Crabbe and Goyle looked at each other. They knew Draco was smarter than they were, and usually they never questioned him, but why was he yelling at Ron Weasley, who wasn't even in the room?
**
"Weasley, I wanna talk to you."
"Somebody's on the warpath," Harry commented. A small blond person was baring down on them, fists clenched, with a furious look on his face. Draco shoved Ron into an unused classroom and threw the tiny box on the desk.
"Look at this."
"It's a Muggle pregnancy test,"Ron said, confused.
"Yes. It's MY Muggle pregnancy test. I'm freaking pregnant, Weasley, and it's YOUR fault."
"How is it my fault?"
"Because I haven't slept with anyone else since I slept with you, and I've ruled out everything else, including appendicitis and being cursed. We didn't use a condom, remember? We thought that since we were both boys, and hadn't been with that many other people, that it would be okay."
"And it should have been, "Ron protested. "Men can't have babies. One man can't get another man pregnant."
"Yeah? And people can't stay alive for 12 years after their bodies are gone, or survive the Avada Kedavra curse. And no one's ever set a giant basilisk loose in the halls of our school. Anything is possible in our world, including, apparently, men getting pregnant. "
"If it is true,"Ron began awkwardly,"I'll help you."

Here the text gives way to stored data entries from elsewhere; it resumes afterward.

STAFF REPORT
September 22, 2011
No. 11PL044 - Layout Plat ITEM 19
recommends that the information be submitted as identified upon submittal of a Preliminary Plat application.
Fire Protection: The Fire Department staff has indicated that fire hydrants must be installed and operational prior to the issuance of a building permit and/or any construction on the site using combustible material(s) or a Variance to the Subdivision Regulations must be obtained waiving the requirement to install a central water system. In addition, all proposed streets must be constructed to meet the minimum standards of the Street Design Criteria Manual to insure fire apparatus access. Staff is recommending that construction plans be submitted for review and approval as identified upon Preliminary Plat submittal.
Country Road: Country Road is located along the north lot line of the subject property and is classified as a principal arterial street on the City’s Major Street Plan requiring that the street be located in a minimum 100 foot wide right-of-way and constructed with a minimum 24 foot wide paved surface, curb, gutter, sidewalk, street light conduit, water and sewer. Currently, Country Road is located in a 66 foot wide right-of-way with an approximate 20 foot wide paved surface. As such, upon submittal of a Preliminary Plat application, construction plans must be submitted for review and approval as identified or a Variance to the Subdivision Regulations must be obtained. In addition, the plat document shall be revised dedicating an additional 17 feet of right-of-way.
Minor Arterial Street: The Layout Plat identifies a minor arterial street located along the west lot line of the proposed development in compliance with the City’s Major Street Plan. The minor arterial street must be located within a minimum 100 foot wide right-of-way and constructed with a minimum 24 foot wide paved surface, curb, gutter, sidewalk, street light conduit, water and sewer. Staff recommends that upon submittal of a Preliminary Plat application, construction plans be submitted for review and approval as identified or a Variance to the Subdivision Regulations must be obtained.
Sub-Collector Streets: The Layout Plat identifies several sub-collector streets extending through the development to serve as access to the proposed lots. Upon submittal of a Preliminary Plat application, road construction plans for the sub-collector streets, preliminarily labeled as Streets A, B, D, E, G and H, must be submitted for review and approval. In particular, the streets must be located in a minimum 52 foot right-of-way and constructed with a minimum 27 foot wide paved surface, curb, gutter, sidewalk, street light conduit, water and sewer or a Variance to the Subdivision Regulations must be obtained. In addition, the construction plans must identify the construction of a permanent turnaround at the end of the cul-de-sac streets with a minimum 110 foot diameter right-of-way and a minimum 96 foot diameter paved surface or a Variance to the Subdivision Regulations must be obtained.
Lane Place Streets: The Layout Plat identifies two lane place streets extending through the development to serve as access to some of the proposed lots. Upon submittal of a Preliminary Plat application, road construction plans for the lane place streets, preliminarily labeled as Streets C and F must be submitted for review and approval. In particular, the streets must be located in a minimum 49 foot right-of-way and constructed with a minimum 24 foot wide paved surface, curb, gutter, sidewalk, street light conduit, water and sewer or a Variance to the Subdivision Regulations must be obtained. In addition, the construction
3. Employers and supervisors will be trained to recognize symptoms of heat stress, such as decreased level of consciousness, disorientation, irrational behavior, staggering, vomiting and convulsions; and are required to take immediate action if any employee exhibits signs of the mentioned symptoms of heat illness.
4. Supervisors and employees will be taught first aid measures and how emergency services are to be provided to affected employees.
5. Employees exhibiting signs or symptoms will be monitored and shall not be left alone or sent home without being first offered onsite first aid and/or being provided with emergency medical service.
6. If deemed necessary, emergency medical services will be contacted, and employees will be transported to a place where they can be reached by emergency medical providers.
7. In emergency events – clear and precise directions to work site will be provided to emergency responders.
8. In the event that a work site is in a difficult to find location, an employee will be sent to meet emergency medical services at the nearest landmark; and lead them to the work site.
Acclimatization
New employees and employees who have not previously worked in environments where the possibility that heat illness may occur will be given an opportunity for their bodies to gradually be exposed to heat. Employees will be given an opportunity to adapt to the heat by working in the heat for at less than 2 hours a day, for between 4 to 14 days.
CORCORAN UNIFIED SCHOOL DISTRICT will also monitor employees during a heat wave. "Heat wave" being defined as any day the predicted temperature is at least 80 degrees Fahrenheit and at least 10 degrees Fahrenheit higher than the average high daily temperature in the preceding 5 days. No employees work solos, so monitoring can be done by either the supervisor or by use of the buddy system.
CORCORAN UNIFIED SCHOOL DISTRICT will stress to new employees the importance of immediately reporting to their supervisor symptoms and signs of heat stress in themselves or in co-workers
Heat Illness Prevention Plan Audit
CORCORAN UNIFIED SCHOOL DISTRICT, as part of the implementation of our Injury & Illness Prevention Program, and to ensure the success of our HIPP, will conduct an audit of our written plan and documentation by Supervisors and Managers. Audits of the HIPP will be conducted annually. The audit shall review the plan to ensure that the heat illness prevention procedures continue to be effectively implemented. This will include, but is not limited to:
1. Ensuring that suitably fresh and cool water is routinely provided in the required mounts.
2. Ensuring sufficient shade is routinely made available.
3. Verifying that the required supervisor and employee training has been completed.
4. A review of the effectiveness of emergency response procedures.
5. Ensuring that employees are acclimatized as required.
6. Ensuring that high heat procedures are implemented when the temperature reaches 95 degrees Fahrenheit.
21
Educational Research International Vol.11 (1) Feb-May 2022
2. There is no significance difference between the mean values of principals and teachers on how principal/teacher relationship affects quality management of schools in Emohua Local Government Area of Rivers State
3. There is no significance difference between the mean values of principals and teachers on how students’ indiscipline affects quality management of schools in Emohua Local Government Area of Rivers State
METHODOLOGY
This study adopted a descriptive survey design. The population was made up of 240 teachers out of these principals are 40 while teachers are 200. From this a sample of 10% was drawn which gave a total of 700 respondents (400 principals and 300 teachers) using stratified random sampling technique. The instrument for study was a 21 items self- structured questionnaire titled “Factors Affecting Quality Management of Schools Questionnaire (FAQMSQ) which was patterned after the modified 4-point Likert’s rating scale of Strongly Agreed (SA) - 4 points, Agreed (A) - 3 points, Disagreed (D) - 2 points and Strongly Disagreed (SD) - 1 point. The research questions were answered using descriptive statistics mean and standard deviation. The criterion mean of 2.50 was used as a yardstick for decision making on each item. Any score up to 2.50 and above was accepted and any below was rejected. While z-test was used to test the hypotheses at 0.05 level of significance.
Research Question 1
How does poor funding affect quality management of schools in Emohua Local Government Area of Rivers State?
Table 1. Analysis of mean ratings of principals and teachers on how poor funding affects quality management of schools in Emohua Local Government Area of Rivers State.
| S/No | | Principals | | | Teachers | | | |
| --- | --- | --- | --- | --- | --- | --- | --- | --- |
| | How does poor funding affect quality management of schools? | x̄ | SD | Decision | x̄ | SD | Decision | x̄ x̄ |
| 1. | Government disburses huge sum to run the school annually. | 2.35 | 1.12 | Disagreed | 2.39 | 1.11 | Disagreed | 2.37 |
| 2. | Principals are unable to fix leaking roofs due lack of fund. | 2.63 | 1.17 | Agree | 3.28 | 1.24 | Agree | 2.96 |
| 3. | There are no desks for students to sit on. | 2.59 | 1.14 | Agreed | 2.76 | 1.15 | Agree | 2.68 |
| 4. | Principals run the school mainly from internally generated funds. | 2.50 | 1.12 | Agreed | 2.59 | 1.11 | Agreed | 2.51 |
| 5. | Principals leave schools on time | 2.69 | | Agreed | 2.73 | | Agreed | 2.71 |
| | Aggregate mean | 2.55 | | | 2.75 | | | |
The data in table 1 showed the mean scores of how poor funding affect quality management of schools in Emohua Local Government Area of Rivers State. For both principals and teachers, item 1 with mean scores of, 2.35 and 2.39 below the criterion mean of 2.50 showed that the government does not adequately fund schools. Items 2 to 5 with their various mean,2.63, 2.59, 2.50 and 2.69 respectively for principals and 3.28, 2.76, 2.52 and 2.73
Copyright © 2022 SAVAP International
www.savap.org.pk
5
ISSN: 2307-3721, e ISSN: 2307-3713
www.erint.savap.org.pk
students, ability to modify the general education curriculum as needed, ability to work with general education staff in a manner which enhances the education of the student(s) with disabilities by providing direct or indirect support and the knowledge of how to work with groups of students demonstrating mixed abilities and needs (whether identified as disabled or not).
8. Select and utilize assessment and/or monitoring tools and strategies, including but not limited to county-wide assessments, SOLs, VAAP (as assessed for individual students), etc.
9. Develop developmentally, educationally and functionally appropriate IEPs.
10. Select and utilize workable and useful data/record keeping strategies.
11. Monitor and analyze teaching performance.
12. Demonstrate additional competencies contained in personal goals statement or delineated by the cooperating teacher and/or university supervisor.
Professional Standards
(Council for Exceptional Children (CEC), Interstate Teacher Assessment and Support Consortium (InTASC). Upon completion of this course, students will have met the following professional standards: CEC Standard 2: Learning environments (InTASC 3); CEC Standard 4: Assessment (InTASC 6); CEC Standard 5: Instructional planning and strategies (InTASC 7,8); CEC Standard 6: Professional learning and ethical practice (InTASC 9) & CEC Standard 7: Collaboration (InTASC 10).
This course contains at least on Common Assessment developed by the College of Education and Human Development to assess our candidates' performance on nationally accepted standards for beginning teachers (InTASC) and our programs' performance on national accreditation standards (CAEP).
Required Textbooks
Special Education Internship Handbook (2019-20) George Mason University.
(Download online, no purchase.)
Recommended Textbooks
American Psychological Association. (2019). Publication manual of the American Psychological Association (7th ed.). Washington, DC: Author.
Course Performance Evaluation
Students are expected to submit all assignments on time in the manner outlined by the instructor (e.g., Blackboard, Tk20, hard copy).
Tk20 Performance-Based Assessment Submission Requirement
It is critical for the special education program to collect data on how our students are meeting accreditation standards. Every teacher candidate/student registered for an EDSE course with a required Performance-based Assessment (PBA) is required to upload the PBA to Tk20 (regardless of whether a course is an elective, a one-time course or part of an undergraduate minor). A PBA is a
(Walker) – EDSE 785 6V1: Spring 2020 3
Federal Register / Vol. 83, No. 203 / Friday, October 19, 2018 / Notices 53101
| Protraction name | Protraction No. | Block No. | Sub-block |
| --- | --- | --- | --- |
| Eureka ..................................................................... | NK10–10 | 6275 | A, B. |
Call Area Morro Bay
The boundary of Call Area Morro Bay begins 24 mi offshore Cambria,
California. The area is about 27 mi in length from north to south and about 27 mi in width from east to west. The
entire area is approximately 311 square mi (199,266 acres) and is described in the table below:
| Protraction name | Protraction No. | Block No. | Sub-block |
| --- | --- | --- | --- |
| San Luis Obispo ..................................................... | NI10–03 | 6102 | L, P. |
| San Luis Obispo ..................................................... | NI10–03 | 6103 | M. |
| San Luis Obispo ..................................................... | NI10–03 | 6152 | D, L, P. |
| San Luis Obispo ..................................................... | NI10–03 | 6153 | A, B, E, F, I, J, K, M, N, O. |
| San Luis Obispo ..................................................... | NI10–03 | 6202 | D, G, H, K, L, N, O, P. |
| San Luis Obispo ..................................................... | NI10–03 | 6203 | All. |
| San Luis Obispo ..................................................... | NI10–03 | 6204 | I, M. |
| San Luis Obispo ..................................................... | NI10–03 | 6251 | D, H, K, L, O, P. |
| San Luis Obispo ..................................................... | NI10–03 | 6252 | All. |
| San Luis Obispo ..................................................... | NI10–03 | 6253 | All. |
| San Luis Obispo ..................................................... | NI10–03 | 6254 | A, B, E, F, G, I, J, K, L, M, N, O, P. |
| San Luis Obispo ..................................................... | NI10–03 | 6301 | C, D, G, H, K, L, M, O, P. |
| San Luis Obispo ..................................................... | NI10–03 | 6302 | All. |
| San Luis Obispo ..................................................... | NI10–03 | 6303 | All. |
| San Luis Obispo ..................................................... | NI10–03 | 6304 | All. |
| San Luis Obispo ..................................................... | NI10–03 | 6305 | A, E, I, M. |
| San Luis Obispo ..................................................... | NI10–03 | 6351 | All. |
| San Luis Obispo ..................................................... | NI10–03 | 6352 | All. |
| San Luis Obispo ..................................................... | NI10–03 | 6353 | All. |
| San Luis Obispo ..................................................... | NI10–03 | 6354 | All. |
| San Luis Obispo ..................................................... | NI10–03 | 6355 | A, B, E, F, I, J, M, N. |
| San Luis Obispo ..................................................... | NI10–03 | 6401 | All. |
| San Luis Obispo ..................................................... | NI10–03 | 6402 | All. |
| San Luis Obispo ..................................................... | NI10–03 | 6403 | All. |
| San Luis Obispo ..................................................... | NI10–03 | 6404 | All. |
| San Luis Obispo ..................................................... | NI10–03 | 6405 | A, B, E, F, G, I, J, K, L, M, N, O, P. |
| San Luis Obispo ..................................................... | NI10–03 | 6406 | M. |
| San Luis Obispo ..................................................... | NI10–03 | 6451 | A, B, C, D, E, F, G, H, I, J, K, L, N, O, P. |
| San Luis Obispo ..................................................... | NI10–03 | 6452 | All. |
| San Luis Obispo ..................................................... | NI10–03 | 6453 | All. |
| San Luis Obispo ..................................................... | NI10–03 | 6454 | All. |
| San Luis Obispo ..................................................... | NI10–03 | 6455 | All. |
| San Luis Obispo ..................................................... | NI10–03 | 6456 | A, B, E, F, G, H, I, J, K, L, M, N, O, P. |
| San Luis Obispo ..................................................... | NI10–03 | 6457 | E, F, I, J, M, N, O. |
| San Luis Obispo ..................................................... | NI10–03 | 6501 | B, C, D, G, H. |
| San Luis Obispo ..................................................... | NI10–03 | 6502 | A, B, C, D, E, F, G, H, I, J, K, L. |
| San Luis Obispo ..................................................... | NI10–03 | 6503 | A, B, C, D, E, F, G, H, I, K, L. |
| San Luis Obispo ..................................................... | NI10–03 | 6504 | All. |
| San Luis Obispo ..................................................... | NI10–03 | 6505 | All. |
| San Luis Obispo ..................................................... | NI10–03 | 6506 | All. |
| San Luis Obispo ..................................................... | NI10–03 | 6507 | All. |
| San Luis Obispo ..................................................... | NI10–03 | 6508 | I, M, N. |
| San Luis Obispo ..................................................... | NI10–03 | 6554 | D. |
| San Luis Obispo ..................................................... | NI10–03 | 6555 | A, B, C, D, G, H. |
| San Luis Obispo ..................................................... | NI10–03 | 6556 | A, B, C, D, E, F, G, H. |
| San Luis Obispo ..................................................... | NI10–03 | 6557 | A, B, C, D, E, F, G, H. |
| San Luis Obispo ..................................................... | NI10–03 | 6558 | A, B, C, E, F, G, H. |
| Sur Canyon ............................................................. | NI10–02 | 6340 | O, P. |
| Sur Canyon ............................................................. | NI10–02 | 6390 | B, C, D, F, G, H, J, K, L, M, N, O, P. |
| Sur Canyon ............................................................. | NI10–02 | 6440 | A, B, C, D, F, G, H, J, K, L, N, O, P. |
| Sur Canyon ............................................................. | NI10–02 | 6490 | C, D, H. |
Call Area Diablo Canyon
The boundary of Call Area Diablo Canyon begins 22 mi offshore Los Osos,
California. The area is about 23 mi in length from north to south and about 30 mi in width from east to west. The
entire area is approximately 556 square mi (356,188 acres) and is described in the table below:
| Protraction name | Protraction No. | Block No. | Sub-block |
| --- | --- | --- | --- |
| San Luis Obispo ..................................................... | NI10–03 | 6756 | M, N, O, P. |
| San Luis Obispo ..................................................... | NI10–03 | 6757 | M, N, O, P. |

"I don't need your help, and I don't want it. I can handle this on my own, I just thought you ought to know what you did to me,"Draco snapped, and stormed out of the room.
**
"Professor Snape? I have a big problem."
"Yes, Draco?" Snape smiled at him. He could always make time for his favorite student.
"I know you've got a lot of potions and things, you being a Potions Master and all, and I well, I need-"
"Yes?"
"I need something that will get rid of a baby!" Draco blurted out.
"Oh, Draco," Snape's heart sank. "Pansy was afraid to come to me on her own? You did a good, gentlemanly thing taking responsibility for your actions."
"Pansy?" Draco gasped. "No, Professor, I need it for myself. I'm pregnant."
"Your father did have that talk with you about the difference between boys and girls, correct?" Snape asked.
"I know it doesn't make any sense, but I'm pregnant, and I need to get rid of this-thing- quickly before I start showing."
"Those potions are illegal, Draco. "
"Sir, I don't care, just get this thing out of me,"Draco pleaded.
"I'm sorry, I can't help you. I wish I could, but I can't."
At this point, Draco began to cry, burying his face in Snape's robes. Snape patted his back awkwardly.
"There, there. It will all work out." Wasn't that the thing to say to someone who was crying? He wasn't sure; he'd never been forced to comfort someone before.
"No, it won't, "Draco sobbed. "I'm a pregnant teenager. I'll have to quit school and spend my days knitting baby booties. My father will disown me, and with me being a high school drop out, and Weasley being well, Weasley, we'll be poor! We'll be poor and my child will grow up uneducated and-and -and POOR!"